-- start PAGE EXTRACT --

Unnamed: 0,name,url,total_views
0,Google,https://www.google.com,520726800000.0
1,YouTube,https://www.youtube.com,235813200000.0
2,Facebook,https://www.facebook.com,223015700000.0
3,Yahoo,https://www.yahoo.com,125654400000.0
4,Wikipedia,https://www.wikipedia.org,44673640000.0
5,Baidu,https://www.baidu.com,44097590000.0
6,Twitter,https://twitter.com,30986760000.0
7,Yandex,https://yandex.com,28579800000.0
8,Instagram,https://www.instagram.com,26215200000.0
9,AOL,https://www.aol.com,23212320000.0


## Iterating over pandas
Assuming you want to check website connectivity lets define a function and then iterate over DataFrame

In [10]:
import httpx
def check_connection(name, url):
    try:
        response = httpx.get(url)
        location = response.headers.get("location")
        if location is None or location.startswith(url):
            print(f"{name} is online!")
        else:
            print(f"{name} is online! But redirects to {location}")
        return True
    except httpx.ConnectError:
        print(f"Failed to establish a connection with {url}")
### Lopping over websites DataFrame
for web in websites.itertuples():
    check_connection(web.name,web.url)


Google is online!
YouTube is online!
Facebook is online!
Yahoo is online!
Wikipedia is online!
Baidu is online!
Twitter is online!
Yandex is online!
Instagram is online!
AOL is online!
Netscape is online! But redirects to https://www.aol.com/
Failed to establish a connection with https://alwaysfails.example.com


## Using vectorized methods over iteration for Summing a Column

### Iterating over DataFrame

In [11]:
def loop_sum(websites):
    total = 0
    for web in websites.itertuples():
        total += web.total_views
    return total
print('Total using loop_sum: {}'.format(loop_sum(websites)))

Total using loop_sum: 1302981160000.0


### List Comprenhension

In [12]:
def python_sum(websites):
    return sum(web.total_views for web in websites.itertuples())
print('Total using Python List Comprehension: {}'.format(python_sum(websites)))

-- end PAGE EXTRACT --
-- start PROVIDED INFORMATION --

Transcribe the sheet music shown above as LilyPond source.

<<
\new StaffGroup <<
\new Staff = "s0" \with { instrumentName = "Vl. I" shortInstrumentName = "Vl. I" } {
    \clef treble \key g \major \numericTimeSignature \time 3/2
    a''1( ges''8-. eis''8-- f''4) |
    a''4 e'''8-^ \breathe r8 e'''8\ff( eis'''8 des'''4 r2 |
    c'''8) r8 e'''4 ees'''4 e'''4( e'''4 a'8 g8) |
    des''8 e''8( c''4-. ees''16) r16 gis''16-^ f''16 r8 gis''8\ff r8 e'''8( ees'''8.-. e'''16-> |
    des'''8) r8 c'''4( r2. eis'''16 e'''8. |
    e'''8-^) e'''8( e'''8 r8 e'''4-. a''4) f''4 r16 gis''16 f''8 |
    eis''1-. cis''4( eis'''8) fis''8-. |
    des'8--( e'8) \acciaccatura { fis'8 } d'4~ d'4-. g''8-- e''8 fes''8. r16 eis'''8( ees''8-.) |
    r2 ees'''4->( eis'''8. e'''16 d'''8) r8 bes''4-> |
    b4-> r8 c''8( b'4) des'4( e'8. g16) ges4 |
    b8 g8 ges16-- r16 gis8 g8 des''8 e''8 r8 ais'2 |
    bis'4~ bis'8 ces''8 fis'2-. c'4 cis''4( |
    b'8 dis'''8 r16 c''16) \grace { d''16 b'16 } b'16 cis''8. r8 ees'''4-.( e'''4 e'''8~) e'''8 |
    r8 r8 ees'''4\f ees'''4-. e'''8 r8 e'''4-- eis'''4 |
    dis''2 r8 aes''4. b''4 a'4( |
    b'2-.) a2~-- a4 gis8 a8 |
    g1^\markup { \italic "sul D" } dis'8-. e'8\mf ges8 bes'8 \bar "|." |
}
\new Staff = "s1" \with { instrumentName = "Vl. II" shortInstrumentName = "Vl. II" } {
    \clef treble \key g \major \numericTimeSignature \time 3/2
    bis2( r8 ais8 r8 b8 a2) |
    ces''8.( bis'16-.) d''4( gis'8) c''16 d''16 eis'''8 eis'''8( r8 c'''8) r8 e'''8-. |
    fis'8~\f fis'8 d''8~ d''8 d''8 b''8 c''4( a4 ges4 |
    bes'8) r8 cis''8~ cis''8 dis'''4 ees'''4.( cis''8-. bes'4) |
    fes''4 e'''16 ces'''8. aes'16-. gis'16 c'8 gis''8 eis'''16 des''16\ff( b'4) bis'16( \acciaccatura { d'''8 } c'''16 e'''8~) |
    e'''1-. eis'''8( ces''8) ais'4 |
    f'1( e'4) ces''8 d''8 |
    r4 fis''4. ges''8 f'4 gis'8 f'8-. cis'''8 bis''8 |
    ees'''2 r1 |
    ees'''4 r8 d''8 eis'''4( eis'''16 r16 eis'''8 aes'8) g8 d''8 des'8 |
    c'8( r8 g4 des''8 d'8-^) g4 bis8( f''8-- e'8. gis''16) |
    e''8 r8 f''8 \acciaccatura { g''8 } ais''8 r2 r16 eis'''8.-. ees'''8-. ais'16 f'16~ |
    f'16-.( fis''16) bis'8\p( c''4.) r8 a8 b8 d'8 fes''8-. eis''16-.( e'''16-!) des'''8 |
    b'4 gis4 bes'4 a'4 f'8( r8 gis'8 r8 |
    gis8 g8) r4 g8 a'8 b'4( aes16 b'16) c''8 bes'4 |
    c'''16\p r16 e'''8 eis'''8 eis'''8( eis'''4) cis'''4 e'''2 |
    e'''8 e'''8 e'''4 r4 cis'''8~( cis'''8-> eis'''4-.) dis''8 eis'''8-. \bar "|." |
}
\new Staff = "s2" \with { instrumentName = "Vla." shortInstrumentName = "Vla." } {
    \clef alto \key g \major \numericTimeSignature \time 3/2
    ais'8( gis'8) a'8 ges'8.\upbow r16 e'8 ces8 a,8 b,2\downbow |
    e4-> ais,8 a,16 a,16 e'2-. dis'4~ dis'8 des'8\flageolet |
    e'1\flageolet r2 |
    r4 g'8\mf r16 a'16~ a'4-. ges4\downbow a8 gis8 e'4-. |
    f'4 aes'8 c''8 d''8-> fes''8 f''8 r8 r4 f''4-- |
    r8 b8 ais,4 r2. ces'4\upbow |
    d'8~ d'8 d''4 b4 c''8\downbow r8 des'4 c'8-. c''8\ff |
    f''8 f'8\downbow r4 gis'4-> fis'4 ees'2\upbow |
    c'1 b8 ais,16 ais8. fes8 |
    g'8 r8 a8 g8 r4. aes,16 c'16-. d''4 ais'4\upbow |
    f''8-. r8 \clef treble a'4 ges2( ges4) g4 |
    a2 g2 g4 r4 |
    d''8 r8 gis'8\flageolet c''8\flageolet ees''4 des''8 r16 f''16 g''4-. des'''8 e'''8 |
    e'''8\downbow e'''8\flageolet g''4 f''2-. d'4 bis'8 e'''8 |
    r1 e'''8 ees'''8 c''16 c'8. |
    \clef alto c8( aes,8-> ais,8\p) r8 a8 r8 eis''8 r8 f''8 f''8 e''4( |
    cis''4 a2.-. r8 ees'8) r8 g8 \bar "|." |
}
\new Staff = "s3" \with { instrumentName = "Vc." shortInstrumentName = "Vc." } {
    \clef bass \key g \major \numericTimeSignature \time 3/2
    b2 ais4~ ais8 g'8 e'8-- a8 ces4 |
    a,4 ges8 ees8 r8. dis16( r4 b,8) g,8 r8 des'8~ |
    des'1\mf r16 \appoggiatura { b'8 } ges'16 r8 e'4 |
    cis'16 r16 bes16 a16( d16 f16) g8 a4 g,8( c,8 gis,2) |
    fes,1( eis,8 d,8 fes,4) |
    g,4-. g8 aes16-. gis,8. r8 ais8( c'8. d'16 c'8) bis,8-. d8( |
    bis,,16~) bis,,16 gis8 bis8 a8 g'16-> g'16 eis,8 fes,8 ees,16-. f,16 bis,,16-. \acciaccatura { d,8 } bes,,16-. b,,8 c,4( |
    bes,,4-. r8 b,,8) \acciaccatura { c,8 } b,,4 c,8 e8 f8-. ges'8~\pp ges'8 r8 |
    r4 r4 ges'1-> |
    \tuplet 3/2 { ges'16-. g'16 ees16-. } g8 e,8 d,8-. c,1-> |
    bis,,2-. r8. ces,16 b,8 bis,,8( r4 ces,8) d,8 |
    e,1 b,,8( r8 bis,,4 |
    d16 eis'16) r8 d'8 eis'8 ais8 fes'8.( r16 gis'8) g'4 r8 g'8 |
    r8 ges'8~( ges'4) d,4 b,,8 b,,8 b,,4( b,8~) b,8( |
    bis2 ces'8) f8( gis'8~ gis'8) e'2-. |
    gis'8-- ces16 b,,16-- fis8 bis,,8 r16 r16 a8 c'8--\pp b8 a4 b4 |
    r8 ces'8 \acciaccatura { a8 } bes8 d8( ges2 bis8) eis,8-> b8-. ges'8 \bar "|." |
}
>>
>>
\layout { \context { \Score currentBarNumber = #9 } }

-- end PROVIDED INFORMATION --

# STATED PROBLEM:
In the pandas iteration excerpt, what total does the loop_sum function print?

# RESULT FOR THIS TASK:
1302981160000.0